Sunday, March 6, 2011

I can't believe I did this

I set the alarm clock on a Saturday night. The alarm went off at its usual time, and I went into automatic pilot mode: got up, stumbled around, turned on the coffee pot, and was muttering to myself about how fast the weekends go. Then I turned on the tv to see what Karen Minton had to say about the weather, and there was some Bible-thumper exhorting me to find the Lord now. Does "Holy crap! It's Sunday! Why am I up?!" count as seeing the light?

The topic of the moment on C-SPAN is education -- who should control it? Feds? State? Strictly local? If we were a sane nation (and we all know we're not), it would be the feds. Why? Consistency, both in content and in quality. A national common curriculum would help ensure that a kid graduating from high school someplace out BFE, Idaho, would have the same basic set of skills and knowledge as a kid graduating from high school in Tampa, Florida, or Portland, Maine. That definitely isn't true now. There are regional accreditation organizations, but how well they function is debatable -- and, unlike almost every other country on the planet, accreditation agencies are nongovernmental. States do set basic standards for accreditation, but those standards can vary widely, depending on who happens to be on the state school board in any given year. In some states, school boards are elected; in others, they're political appointees of the governor. Both are methods guaranteed to produce boards that can swing wildly from one extreme to the other when it comes to what it gets taught and how.

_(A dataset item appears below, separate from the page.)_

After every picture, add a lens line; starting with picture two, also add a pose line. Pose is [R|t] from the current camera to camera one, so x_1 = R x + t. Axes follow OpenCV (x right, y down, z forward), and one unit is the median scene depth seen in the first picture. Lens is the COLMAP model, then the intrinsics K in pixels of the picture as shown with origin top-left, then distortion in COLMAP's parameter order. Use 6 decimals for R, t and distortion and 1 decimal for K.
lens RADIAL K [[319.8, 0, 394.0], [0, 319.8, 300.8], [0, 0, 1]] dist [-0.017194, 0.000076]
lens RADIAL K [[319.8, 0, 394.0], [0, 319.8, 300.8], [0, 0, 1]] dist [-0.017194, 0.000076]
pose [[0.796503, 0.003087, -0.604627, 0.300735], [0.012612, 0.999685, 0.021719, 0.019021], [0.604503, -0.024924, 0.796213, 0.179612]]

And then when you get down to the local level, which is where schools are actually controlled in the United States. . . local school boards are notorious for stupidity. Because members are elected, it is quite possible for one particular faction in a community that has an ideological agenda of some sort to end up packing a board. End result? School boards can be appallingly incompetent or ideologically driven, either one being a litigation magnet. Even when examples are trotted out, like the Dover case, to explain why a particular idea, like teaching creationism, is going to do nothing but provide job security for attorneys, the ideologically driven will plow right ahead and insist that the school do it anyway.

And then there's the dumb stuff growing out of wanting to do someone a favor. One local school board back in the UP, for example, decided to hire a former supermarket manager as its new superintendent rather than go with any of the candidates who actually had some experience in education. Why? He was local, he knew the guys on the board, and he was at loose ends because he'd recently sold his business. Of course, then the school district had to pony up the money to pay for the guy to pursue the graduate education and various certifications the state requires for school administrators or risk losing the district's accreditation -- but, hey, why shouldn't someone who's supervised baggers be able to tell teachers what to do?

Then when you get into what actually is or is not being taught in the classrooms. . .  One of the reasons I decided there was no way I was ever going to let my kids attend school in a particular district in the UP was I found out the board had decided to razor-blade out all the chapters in science text books that discussed human reproduction or evolution. Yep, ignoring evolution is really going to help the kids from that district a lot when they get into their first college biology class and discover there's a huge hole in their basic education. As for the eliminating the human reproduction material. . . I know correlation isn't causation, but that same district has one of the highest teen pregnancy rates in the country.

In any case, having moved around a lot and as a parent witnessed multiple school districts, from the huge (Los Angeles metropolitan district) to the small (Houghton, Michigan), one thing I know for sure is there is absolutely no consistency in what gets taught, when it gets taught, or how. Local control as currently practiced obviously isn't working, so maybe it's time to try something different.